■ ACTIVITY: Report the number of lines in the entries below that include the word "elbow", and nothing else.

§

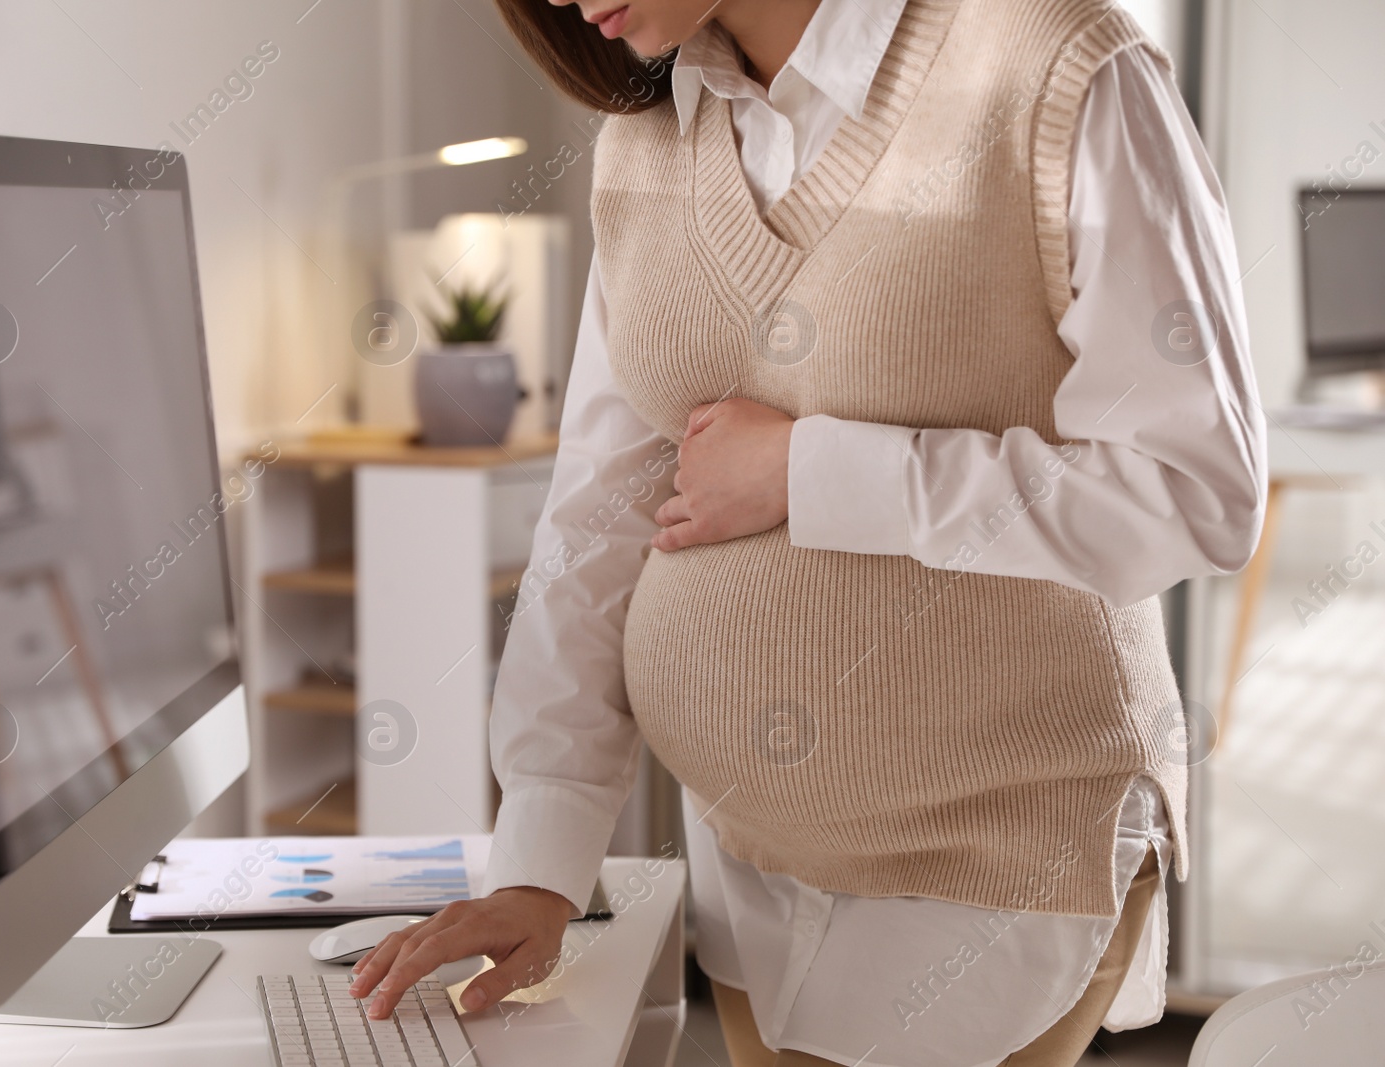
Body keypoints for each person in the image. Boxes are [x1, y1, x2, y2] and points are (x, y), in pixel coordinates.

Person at [349, 0, 1266, 1063]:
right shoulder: (647, 136)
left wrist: (812, 470)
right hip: (747, 860)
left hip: (991, 854)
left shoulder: (1054, 67)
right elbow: (594, 517)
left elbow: (1194, 488)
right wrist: (538, 858)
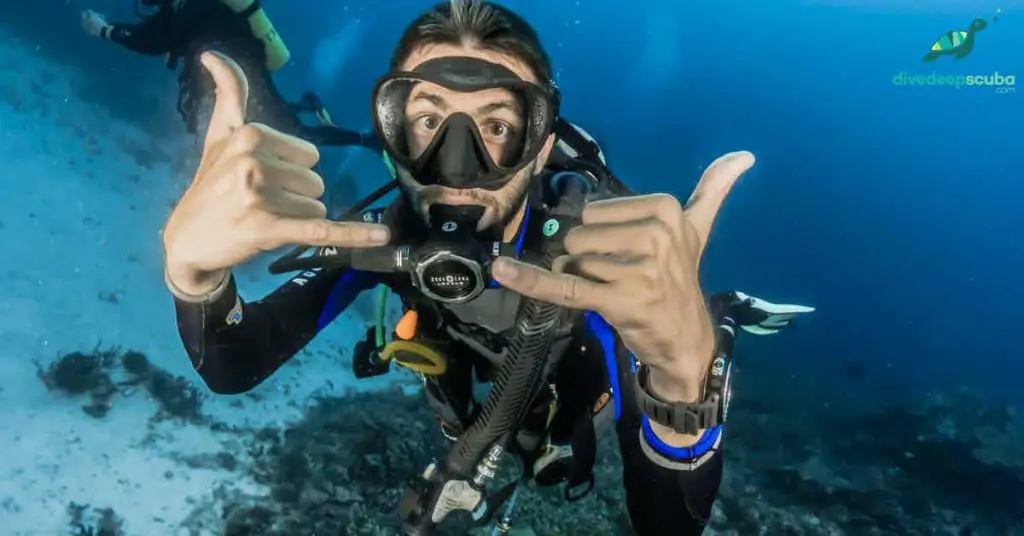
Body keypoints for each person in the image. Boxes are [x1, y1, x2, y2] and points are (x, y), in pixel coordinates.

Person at [160, 1, 814, 534]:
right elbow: (232, 361)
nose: (459, 166)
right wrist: (194, 274)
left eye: (498, 127)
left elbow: (669, 529)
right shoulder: (388, 235)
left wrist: (681, 376)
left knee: (578, 427)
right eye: (426, 121)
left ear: (540, 148)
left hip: (570, 391)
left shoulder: (596, 266)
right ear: (392, 136)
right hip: (475, 398)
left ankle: (717, 321)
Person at [80, 0, 377, 151]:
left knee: (292, 134)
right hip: (244, 71)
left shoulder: (187, 6)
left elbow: (150, 40)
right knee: (268, 124)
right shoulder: (183, 8)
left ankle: (367, 140)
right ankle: (304, 105)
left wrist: (105, 30)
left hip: (242, 75)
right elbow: (155, 35)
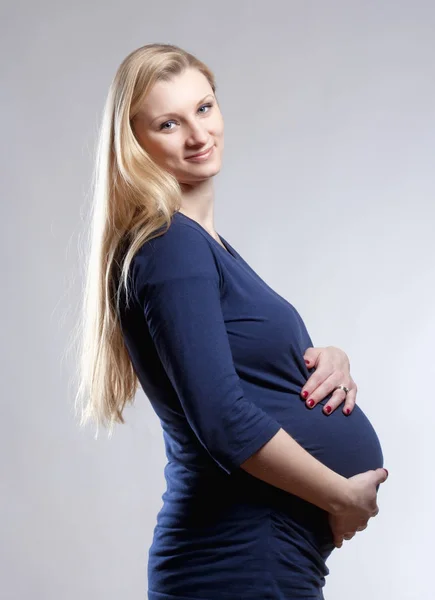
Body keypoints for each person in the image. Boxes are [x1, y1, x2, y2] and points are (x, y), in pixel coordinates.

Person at [75, 43, 389, 599]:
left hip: (266, 555)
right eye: (169, 123)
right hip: (237, 559)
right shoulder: (171, 247)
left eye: (204, 108)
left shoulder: (201, 246)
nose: (198, 136)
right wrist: (340, 496)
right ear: (135, 143)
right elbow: (222, 418)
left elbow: (247, 368)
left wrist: (325, 355)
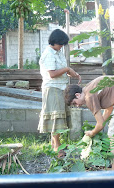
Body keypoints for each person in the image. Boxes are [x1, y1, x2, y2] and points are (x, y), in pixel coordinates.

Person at [64, 76, 114, 170]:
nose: (77, 106)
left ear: (77, 95)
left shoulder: (89, 97)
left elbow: (100, 125)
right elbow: (109, 109)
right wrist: (99, 125)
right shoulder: (89, 88)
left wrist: (92, 132)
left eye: (75, 103)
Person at [38, 29, 81, 157]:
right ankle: (57, 147)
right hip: (52, 88)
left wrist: (73, 73)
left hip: (61, 87)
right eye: (61, 44)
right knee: (56, 118)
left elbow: (62, 70)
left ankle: (55, 144)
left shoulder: (58, 52)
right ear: (55, 42)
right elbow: (52, 74)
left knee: (59, 117)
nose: (62, 46)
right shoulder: (49, 54)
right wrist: (67, 69)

§

■ EXERCISE RESULT: 12